AFTER spending some downtime during the international break hunting deer in the Scottish Highlands, Glasgow Warriors full-back Josh McKay now has an even bigger scalp in his sights.

The 25-year-old Kiwi and his team-mates have a score to settle when they head over to Dublin this weekend to take on Leinster for the first time since Warriors suffered a humiliating 76-14 drubbing against the Irishmen in last season’s United Rugby Championship play-off quarter-final, just over five months ago.

That match led directly to Danny Wilson losing his job as head coach at Scotstoun, and this weekend’s rematch will shed some light on just how much progress – if any – the team has made under Franco Smith.

There has, indeed, been some notable performances and positive results at home this season against Cardiff (52-24), Bulls (35-21) and Benetton (37-0), but Warriors’ away record remains catastrophic.

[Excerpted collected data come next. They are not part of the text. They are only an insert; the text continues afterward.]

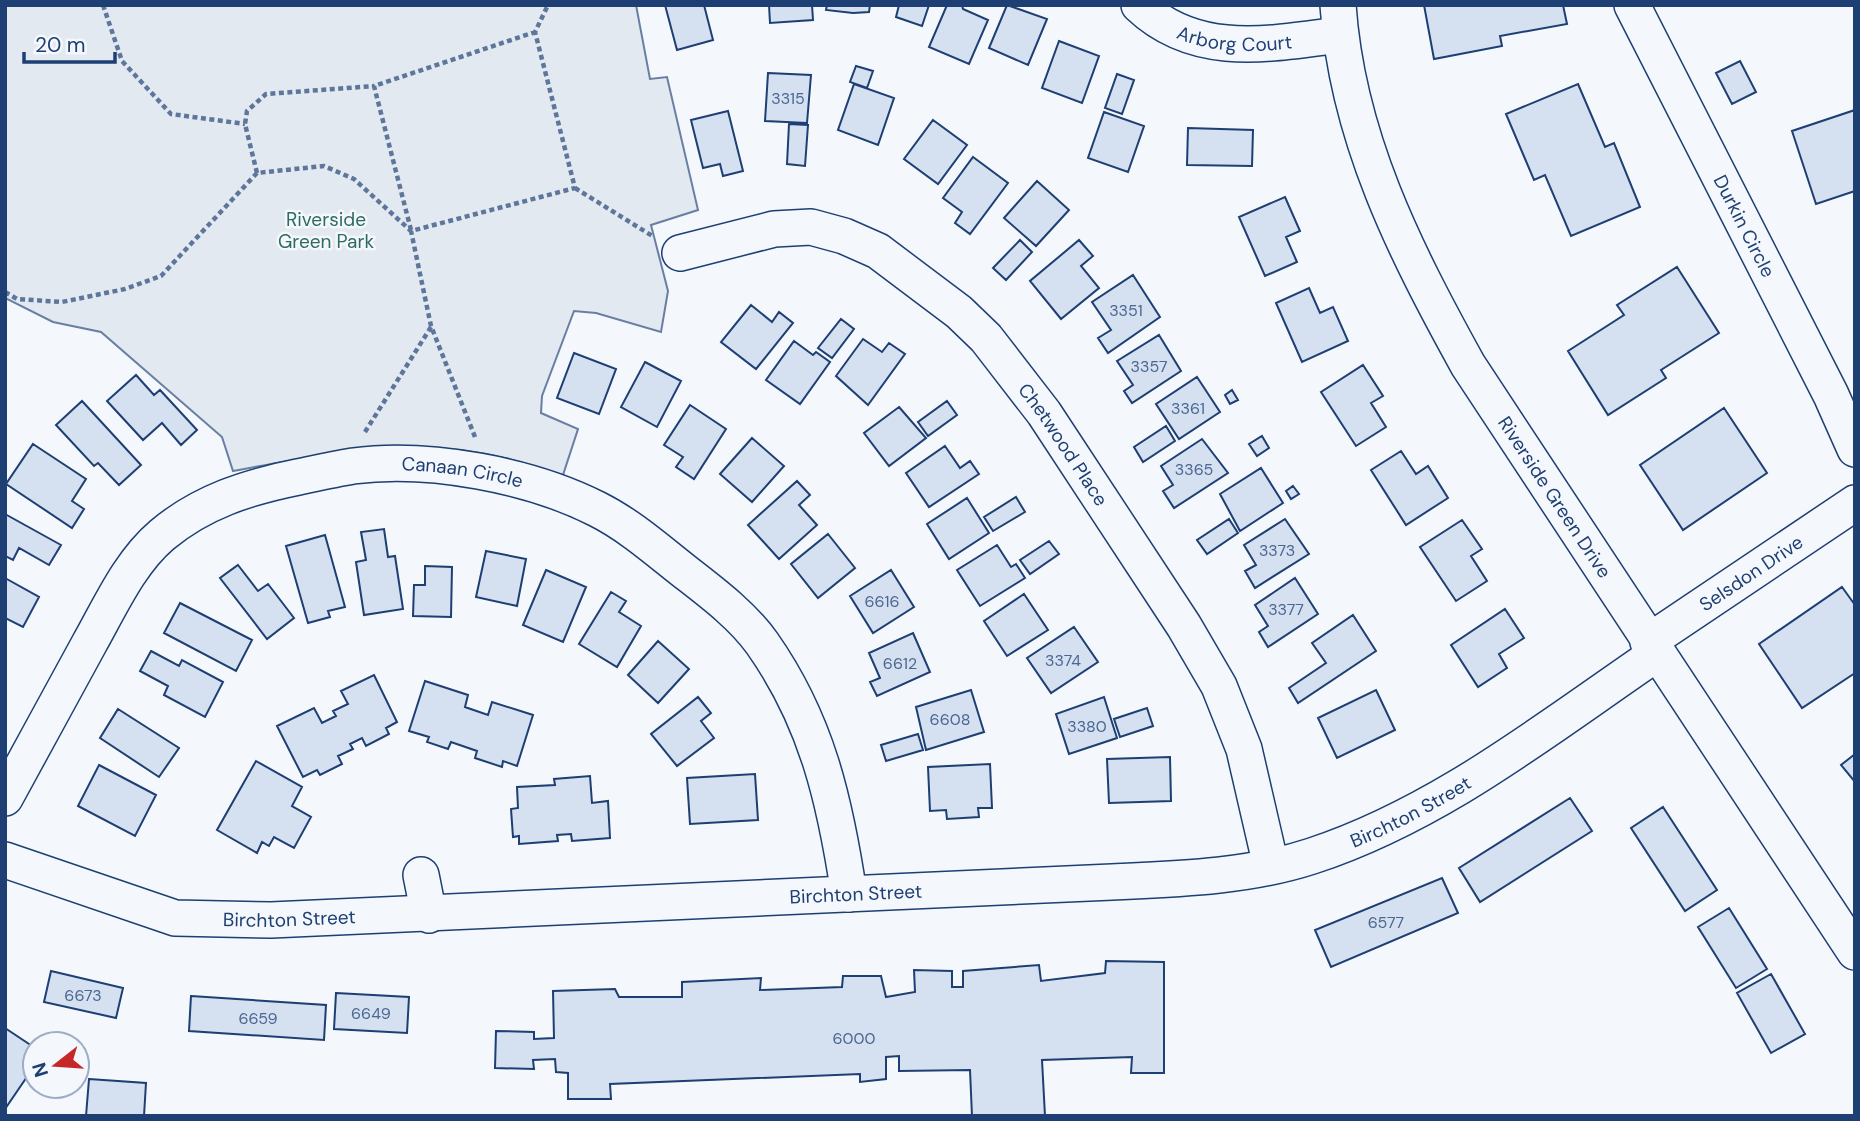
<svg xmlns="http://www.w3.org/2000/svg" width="1860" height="1121" viewBox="0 0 1860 1121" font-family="'DM Sans',sans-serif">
<rect width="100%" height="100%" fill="#f4f7fb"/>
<!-- green -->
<path fill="#e3e9f0" stroke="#687fa3" stroke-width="2" d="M5,5H636L650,79L667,77L698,210L651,225L668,291L661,332L596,313L574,311L542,396L541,413L578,429L562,478C454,428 345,450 233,471L222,437L101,332L53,322L5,298Z"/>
<!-- building -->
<path fill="#d5e0f0" stroke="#1d3f73" stroke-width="2" d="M665,5H704L713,40L677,50Z
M769,5H812L813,20L770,23Z
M827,5H870L869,12L853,13L826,10Z
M899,5H929L922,26L896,17Z
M947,5H962L963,9L988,20L969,64L929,47Z
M1007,5L1047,19L1028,65L989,48Z
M1424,5H1563L1567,24L1500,36L1502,46L1434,59Z
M1059,41L1099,56L1082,103L1042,88Z
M1740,61L1756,92L1732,104L1716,73Z
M856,66L873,71L867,88L850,82Z
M768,73L811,75L807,123L765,121Z
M1117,74L1134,80L1122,114L1105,108Z
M854,84L894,98L878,145L838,130Z
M1578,84L1605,147L1614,143L1640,207L1571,236L1545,175L1534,180L1506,114Z
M1855,110V191L1816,204L1792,131Z
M728,111L743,171L723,176L720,164L703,168L691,120Z
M1104,112L1144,126L1128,172L1088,158Z
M933,120L967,145L938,184L904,159Z
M789,124L808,125L805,166L787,164Z
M1188,128L1253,130L1252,166L1187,165Z
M973,157L1008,183L970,234L955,223L962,212L943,198Z
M1037,181L1069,210L1036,246L1004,218Z
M1285,197L1300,231L1286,237L1297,262L1265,276L1239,217Z
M1020,240L1032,252L1006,280L993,268Z
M1079,240L1093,256L1081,266L1099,288L1061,319L1030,281Z
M1677,267L1719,333L1661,370L1666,378L1608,415L1568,351L1624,315L1617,305Z
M1133,275L1160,317L1108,353L1098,338L1111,330L1092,302Z
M1309,288L1320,313L1333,307L1348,341L1302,362L1276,303Z
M751,305L772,322L779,312L793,323L756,369L721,342Z
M841,319L854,329L832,358L818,348Z
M1159,335L1181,371L1132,403L1124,391L1133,385L1117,361Z
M863,339L882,352L889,343L905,354L868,405L836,376Z
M794,341L813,355L816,352L830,362L800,404L766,380Z
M574,353L616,369L599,414L557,398Z
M645,362L681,381L657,427L621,407Z
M1363,365L1383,396L1371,403L1386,427L1356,446L1321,392Z
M136,375L154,395L160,390L197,430L181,445L162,423L143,440L107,401Z
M1197,377L1220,412L1179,439L1156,404Z
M1232,390L1238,400L1230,404L1225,395Z
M82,401L141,465L119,485L98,463L94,466L56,425Z
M947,401L957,415L928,436L918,422Z
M690,405L726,429L694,479L676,467L683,457L664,445Z
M899,407L926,438L889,466L864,433Z
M1724,408L1767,473L1683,530L1640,465Z
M1166,426L1175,441L1143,462L1134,447Z
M1262,436L1269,448L1257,456L1249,444Z
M752,438L784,466L752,502L720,474Z
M1202,439L1228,473L1174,508L1163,491L1173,485L1161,466Z
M33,444L86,479L72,501L84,509L72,528L6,484Z
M945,446L960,468L970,461L979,474L929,507L906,473Z
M1401,451L1416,474L1428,466L1448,498L1406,525L1371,470Z
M1261,468L1283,503L1240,531L1220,494Z
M797,481L810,495L799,505L817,525L779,559L748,525Z
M1293,486L1299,494L1291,499L1286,491Z
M1016,497L1025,512L993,531L984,517Z
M967,498L989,533L949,559L927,524Z
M5,514L61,545L49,565L19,548L13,560L5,556Z
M1229,519L1238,533L1207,554L1197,540Z
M1285,519L1309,554L1255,588L1245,571L1256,565L1244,545Z
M1462,520L1482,549L1471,556L1487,581L1456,601L1420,547Z
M384,529L388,557L395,556L403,609L364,615L356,562L366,560L361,532Z
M828,534L855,568L818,598L791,564Z
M325,535L345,607L328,611L330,617L308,623L286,546Z
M1049,541L1059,554L1030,574L1020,560Z
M997,545L1011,567L1016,564L1025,578L980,606L957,570Z
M486,551L526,559L517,606L476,597Z
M238,565L258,591L268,584L294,618L267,639L220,578Z
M425,566L452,567L451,617L413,616L414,585H425Z
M546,570L586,587L563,642L523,625Z
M891,570L914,607L873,633L850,596Z
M5,578L39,597L23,627L5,618Z
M1295,578L1318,614L1268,647L1259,632L1268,626L1255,605Z
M1842,587L1855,605V673L1802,708L1759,644Z
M611,592L626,601L619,612L641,626L617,667L579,644Z
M1024,594L1048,630L1007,656L984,621Z
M180,603L252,640L236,671L164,633Z
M1505,609L1524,638L1499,654L1507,668L1478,687L1451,645Z
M1353,615L1376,651L1298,703L1289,688L1326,663L1312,643Z
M1074,627L1098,662L1051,693L1027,658Z
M913,633L930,672L877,696L870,682L880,678L869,653Z
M658,641L689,669L658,703L628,675Z
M151,651L179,666L182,660L223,682L205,717L164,695L168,686L140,671Z
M374,675L397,722L386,728L389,734L366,746L362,738L350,744L353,749L338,756L342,764L320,775L317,770L303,777L277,726L314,708L322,723L336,716L333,711L348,704L341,691Z
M425,681L468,695L465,707L488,715L492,702L533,715L517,766L503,761L502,767L475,758L477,751L451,742L448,749L427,742L429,737L409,731Z
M971,690L984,732L926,750L916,707Z
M1376,690L1395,730L1337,758L1318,718Z
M698,697L711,713L701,721L714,738L677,766L651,734Z
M1104,697L1117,738L1069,754L1056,714Z
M1147,708L1153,726L1120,737L1114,719Z
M118,709L179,748L159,777L100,738Z
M918,734L923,750L886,761L881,745Z
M1855,754V782L1841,765Z
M1170,757L1171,801L1109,803L1107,759Z
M256,761L302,787L292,806L311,817L294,848L274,837L269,846L262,842L257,853L217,830Z
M990,764L992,808H978L979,817L947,819L946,810L930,811L928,767Z
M99,765L156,795L135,836L78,806Z
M755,774L758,820L690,824L687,778Z
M590,776L592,803L608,801L610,838L572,841L571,834L557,835L558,841L519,844V836L513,837L511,809L518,808L517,787L555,785L554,779Z
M1570,798L1592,831L1480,902L1459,868Z
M1663,807L1717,890L1685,911L1631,828Z
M1442,878L1458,913L1331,967L1315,930Z
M1729,908L1767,969L1736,988L1698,927Z
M1106,961L1164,962V1073H1131L1132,1057L1042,1060L1045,1116H972L970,1070L899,1071V1056L886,1057V1079L860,1082V1074L610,1084L611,1099H568V1073L556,1072L555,1059L533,1060L534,1069L495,1068L496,1031L534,1032V1039L554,1038L553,991L615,989L619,997H682V982L761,978L760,990L842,987L843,976H881L886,997L915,992L914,970L952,971V987H963V971L1039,965L1041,981L1105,973Z
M51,971L123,988L116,1018L44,1002Z
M1771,974L1805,1034L1771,1053L1737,993Z
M336,993L409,997L407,1033L334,1029Z
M191,996L326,1005L324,1040L189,1031Z
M5,1028L35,1048V1065L5,1109Z
M89,1079L146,1083L144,1116H86Z"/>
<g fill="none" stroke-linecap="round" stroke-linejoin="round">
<defs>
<g id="minor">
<path id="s1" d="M1139,5C1196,59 1269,44 1340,35"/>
<path id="s2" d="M1338,5C1347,137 1405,251 1468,365L1855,952"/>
<path id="s3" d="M1632,5L1831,395L1855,449"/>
<path id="s4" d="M680,253L774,229L811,227L844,236L878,251L959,312L986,338L1044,413L1184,626L1219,686L1244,749L1271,866"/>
<path id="s5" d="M1648,642L1855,503"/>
<path id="s6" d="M5,798C33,747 61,695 89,644C110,607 129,563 162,535C201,502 248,487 298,477C317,473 335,469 353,466C429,456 530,475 597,509C629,525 656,549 684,571C711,592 742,615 762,643C817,721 835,801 849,894"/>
<path id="s7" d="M5,860L175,918L271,920L1112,882C1179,879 1248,877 1312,856C1440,814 1547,728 1656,654"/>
<path d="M421,875L429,915"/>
</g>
</defs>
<!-- minor casing -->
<use href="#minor" stroke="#1d3f73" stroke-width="38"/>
<!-- path -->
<path stroke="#5e769c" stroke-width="4.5" stroke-dasharray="5 3.5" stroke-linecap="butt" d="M103,5L122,61L171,114L245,124
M257,173L245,124L247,111L266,94L374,86
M575,188L654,237
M411,230L374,86L535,32
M5,292L17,299L62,302L125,289L161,276L257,173L324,166L354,179L411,231
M365,432L431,327
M475,437L431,326L411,231L575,188L535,32L548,5"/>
<!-- minor -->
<use href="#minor" stroke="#f4f7fb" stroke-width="35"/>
</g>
<g text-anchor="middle" stroke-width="5" stroke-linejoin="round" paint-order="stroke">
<!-- number labels -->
<g font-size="16" fill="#4b6792">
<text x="788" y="104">3315</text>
<text x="1126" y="316">3351</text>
<text x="1149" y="372">3357</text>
<text x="1188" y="414">3361</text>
<text x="1194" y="475">3365</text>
<text x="1277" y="556">3373</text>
<text x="882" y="607">6616</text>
<text x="1286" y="615">3377</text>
<text x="1063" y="666">3374</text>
<text x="900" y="669">6612</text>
<text x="950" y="725">6608</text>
<text x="1087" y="732">3380</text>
<text x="1386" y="928">6577</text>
<text x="83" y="1001">6673</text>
<text x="371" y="1019">6649</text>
<text x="258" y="1024">6659</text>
<text x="854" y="1044">6000</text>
</g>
<!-- street labels -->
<g font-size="19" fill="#1d3f73" stroke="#f4f7fb">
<text dy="7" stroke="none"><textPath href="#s1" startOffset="105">Arborg Court</textPath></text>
<text dy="7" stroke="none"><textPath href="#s3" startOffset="248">Durkin Circle</textPath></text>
<text dy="7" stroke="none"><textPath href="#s4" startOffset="476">Chetwood Place</textPath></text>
<text dy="7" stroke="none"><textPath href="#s6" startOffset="623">Canaan Circle</textPath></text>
<text dy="7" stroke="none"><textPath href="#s2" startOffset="544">Riverside Green Drive</textPath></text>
<text dy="7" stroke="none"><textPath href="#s5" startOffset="124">Selsdon Drive</textPath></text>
<text dy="7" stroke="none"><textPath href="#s7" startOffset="1428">Birchton Street</textPath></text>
<text dy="7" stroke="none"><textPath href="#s7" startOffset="861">Birchton Street</textPath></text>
<text dy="7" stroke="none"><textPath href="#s7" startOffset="294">Birchton Street</textPath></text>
</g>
<!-- park labels -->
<g font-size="19" fill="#2c6c60" stroke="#f4f7fb">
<text x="326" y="226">Riverside<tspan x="326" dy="22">Green Park</tspan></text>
</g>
</g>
<!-- border -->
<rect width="1860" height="1121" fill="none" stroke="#1d3f73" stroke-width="14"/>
<!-- north arrow -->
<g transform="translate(56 1065) rotate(253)"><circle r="33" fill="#f4f7fb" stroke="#9eadc5" stroke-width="2"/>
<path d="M0-5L12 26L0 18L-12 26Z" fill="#c62828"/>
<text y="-10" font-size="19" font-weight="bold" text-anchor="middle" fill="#1d3f73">N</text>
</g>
<!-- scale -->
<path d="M24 52v10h91v-10" fill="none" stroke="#1d3f73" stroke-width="3.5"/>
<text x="35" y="52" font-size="21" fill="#1d3f73" stroke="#f4f7fb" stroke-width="5" paint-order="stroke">20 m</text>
</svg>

They have lost all three matches played on the road so far in the 2022-23 campaign, against Benetton (33-11), otherwise winless Ospreys (32-17) and Sharks (40-12).

Until Warriors start looking like they might be able to trouble any of the leading teams in this league on their own patch then the perception of them as a team stuck perpetually in third gear will persist.

“It was nice to get away in the first week of the break, we had five nights in Paris and then I managed to get up to the Highlands that weekend,” McKay recalled. “I quite like hunting, so it was good to get some fresh mountain air.”

“It was about an hour north of Inverness with a fella I met when we were up that way for pre-season. I did a bit for the local club, Ross Sutherland – coaching with the kids, then watched one of the club games followed by Scotland versus Fiji in the clubhouse – and they jacked the hunt up as well, so it was an awesome weekend.

“The hill was completely different to back home but the hunting itself was essentially very similar,” he added. “We were spot-and-stalk, so you get the binoculars to find them, stalk in on them, then hopefully get the job done.”

Back in Glasgow, the Warriors squad have adopted a similar strategy when preparing for this weekend’s match. Their sights trained solely on the target ahead and they are not allowing the painful memory of that defeat in June to put them off the scent.

“With everything that went on afterwards, you reach the stage where you’ve got to just dump it,” reasoned McKay. “We’ve got to focus on ourselves and what we can do – not pour that negative energy into stuff that we can’t control.

“We’d come off a tough run of games when we headed there last season and I think it is a good time to have a crack at them after a couple of weeks of, meaning a lot of the boys will be feeling really fresh.

“Obviously, they’ve got a lot of depth too, so we respect that, and we know what they are capable of, but this week – for us – it is about doing all we can to put ourselves in the best place possible to go across there and get the win.”

McKay clams up a bit when the subject of Warriors away form – they have lost 11 out of 12 games played on the road since mid-January – is raised. “We just need to play away from home with the freedom we play with here at Scotstoun,” he eventually says, after a long sigh.

“I don’t want to elaborate on that too much. It’s not something we are interested in harping on about. We’ve just got to turn-up with the same mind-set as we turn up here.

“We should be getting to the stage where it doesn’t matter where in the world we are. If it is a rugby field, we turn up and we can put out the same performance.”

Only a handful of fringe players from Scotland’s recent Autumn Test Series are likely to be named in the Warriors squad for this weekend when it is announced at midday today – but that could include fellow full-back Ollie Smith, who played in the opening Test against Australia but didn’t feature again during the following three weeks.

“He’s a young fella who has taken every opportunity with both hands and he’s playing really well,” said McKay. “We obviously play the same position, but we’re good mates first and foremost, before we are competitors for that No 15 jersey, so I’m really proud of the way he’s playing.”